Compliance is measured by measuring the work statistics for each job that is completed on the system. The GRA scheduler tracks the work statistics for each resource group and divides the amount of resources used by a resource group over the total amount of resources used by all of the resource groups during that time. The GRA scheduler uses the resulting actual use percentage to determine whether a group is in compliance or whether it is overserved or underserved. The resource percentage is the amount of resources that a group is allocated, based on its minimum and maximum resource settings and the activity of other resource groups on the system.
- An overserved group is one that receives more resources than its allowed percentage. This often happens when one group is busy but the others are not. Because of the volume of the activity when other groups are idle, the group receives more than its allowed share of the resources.
- An underserved group is one that has receives less than its allowed percentage. Typically, this occurs because a group is idle. If users are not submitting any work, the group does not require or use the resources apportioned to it.

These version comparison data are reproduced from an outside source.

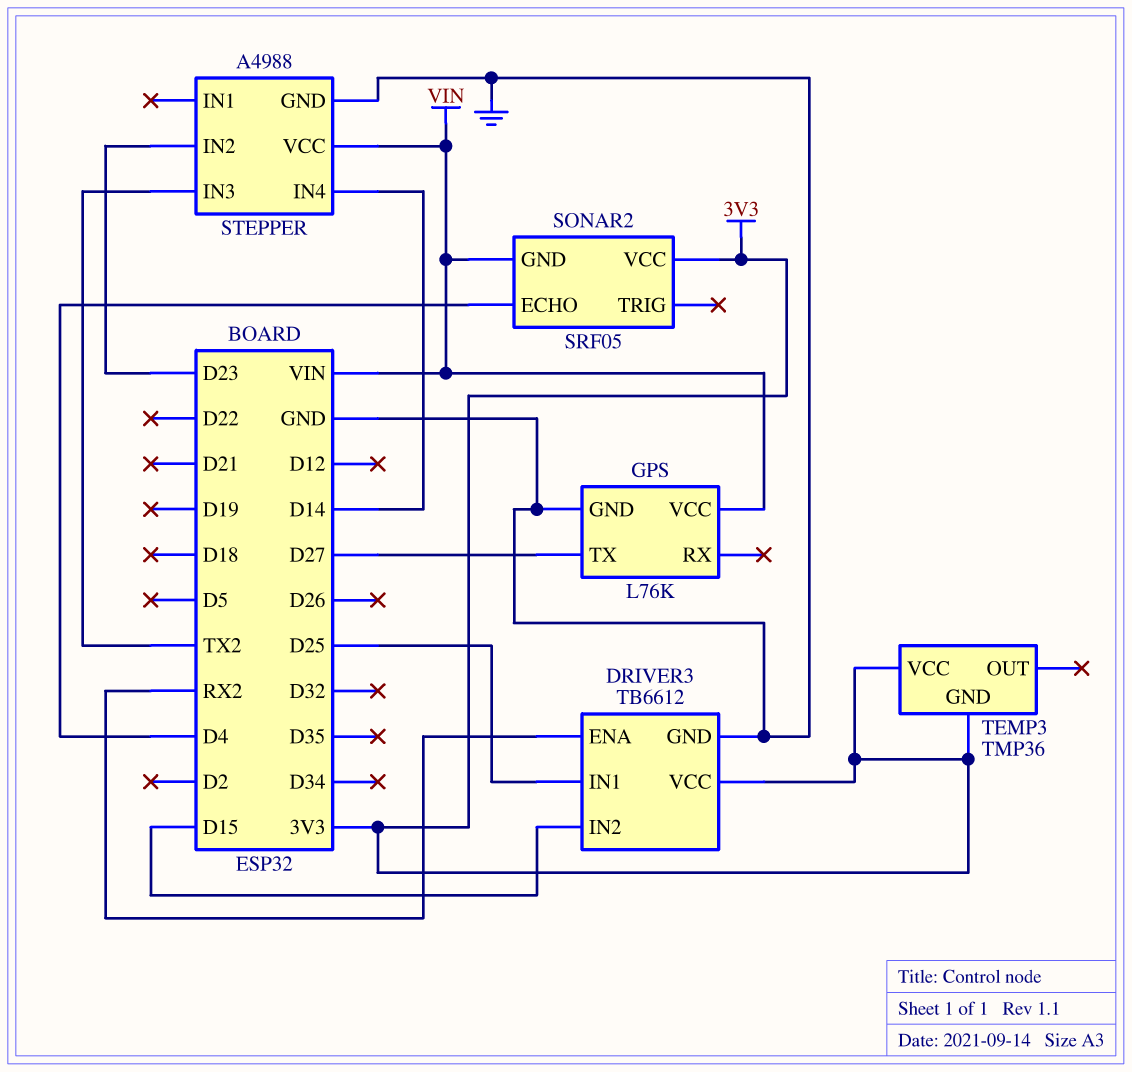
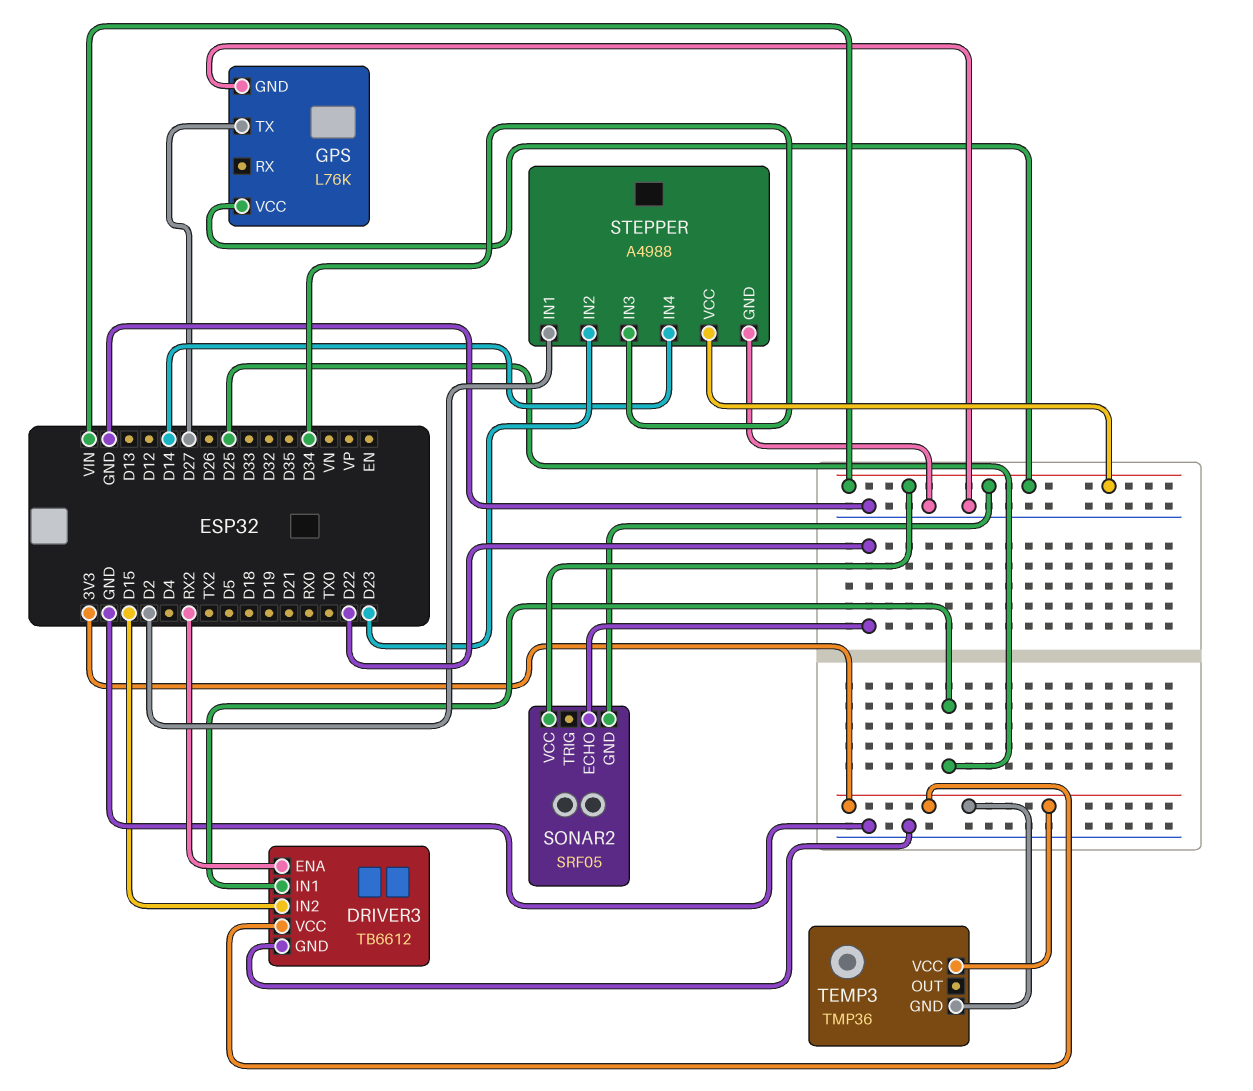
SONAR2 pin ECHO: D4 -> D22
SONAR2 pin VCC: 3V3 -> VIN
STEPPER pin IN1: none -> D2
STEPPER pin IN3: TX2 -> D34

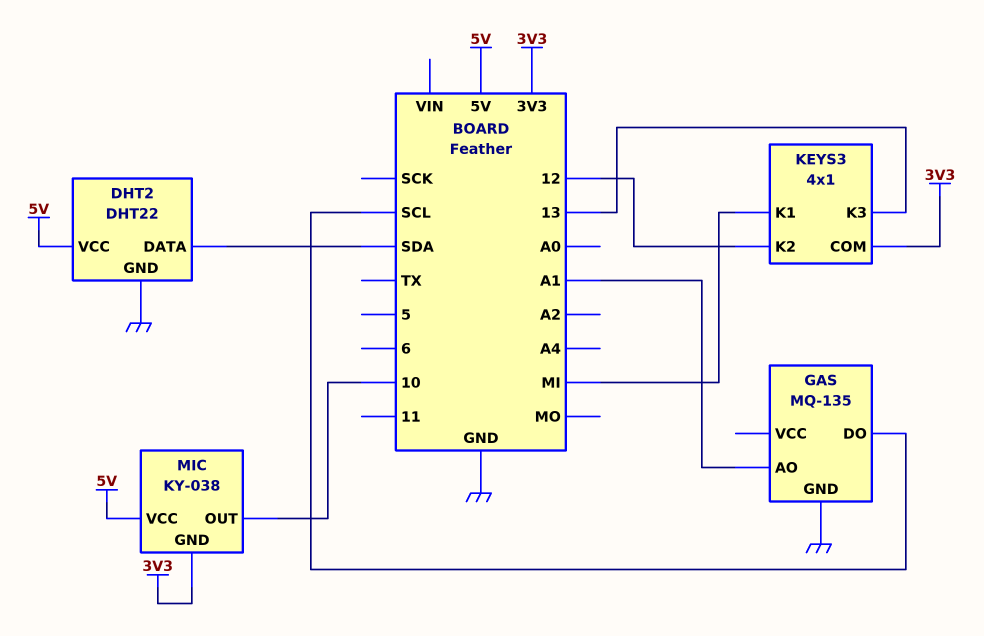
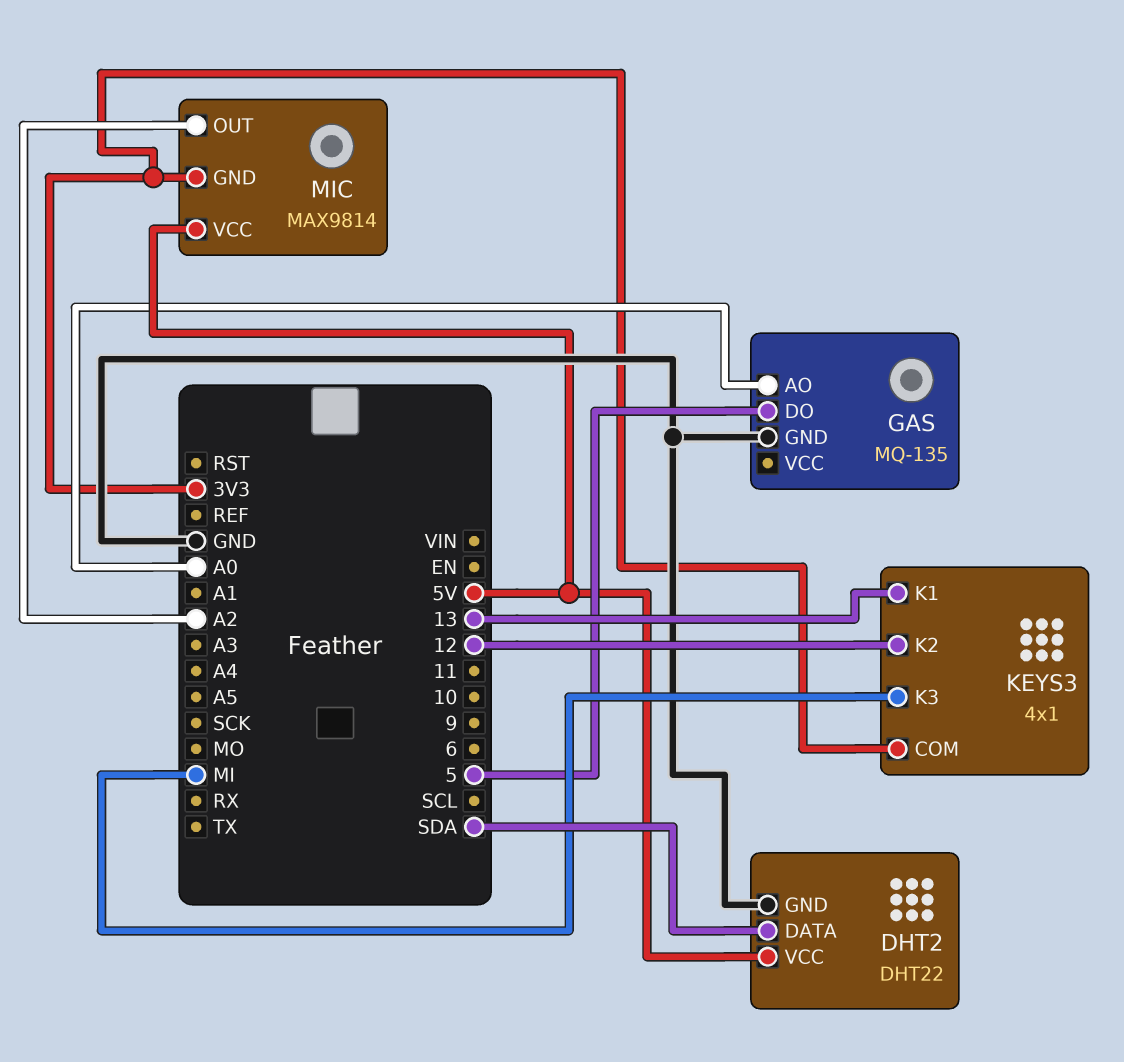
GAS pin AO: A1 -> A0
GAS pin DO: SCL -> 5
KEYS3 pin K1: MI -> 13
KEYS3 pin K3: 13 -> MI
MIC: KY-038 -> MAX9814
MIC pin OUT: 10 -> A2

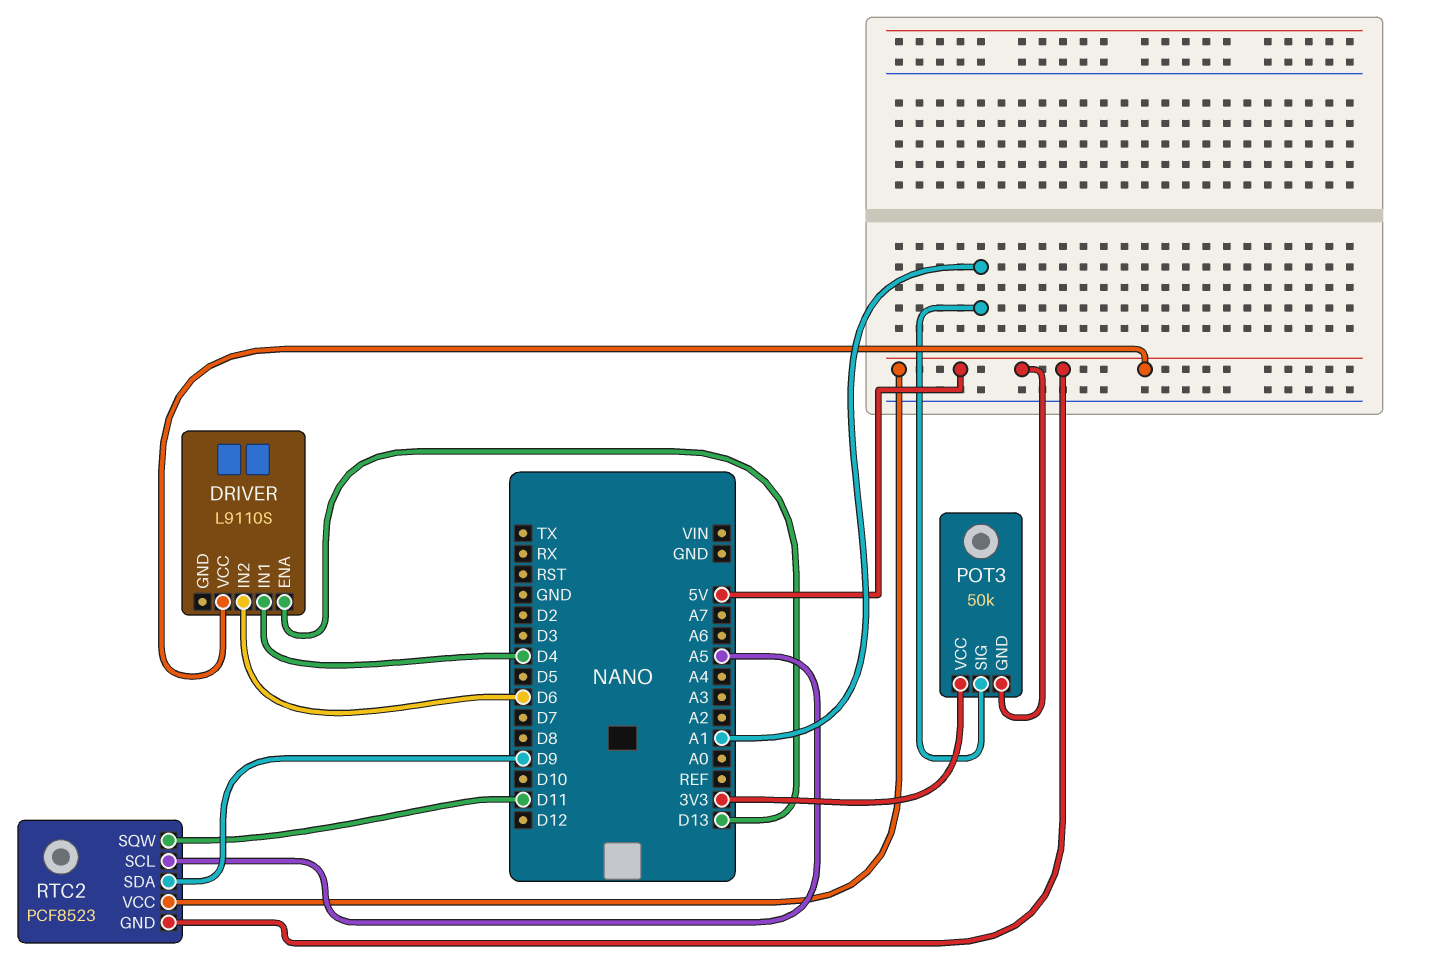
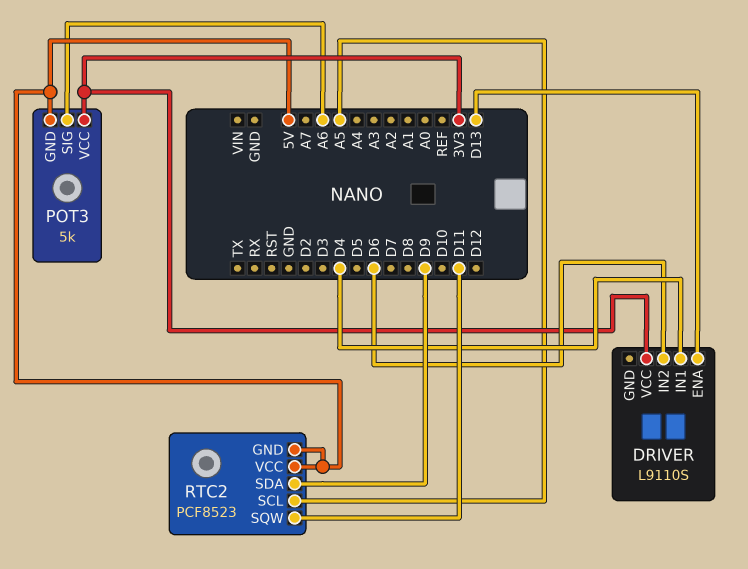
DRIVER pin VCC: 5V -> 3V3
POT3: 50k -> 5k
POT3 pin SIG: A1 -> A6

The GRA scheduler uses the compliance values to rank the groups from very underserved to very overserved. If a group is underserved, the GRA scheduler chooses the underserved group's work ahead of an overserved group's work.
The GRA scheduler calculates compliance over a horizon value; the horizon is 60 minutes by default. The horizon is a moving time window of the last hour's activity to show compliance. Netezza Performance Server moves the window every 1/60th of the horizon (every minute for GRA, and every 10 seconds for the snippet scheduler).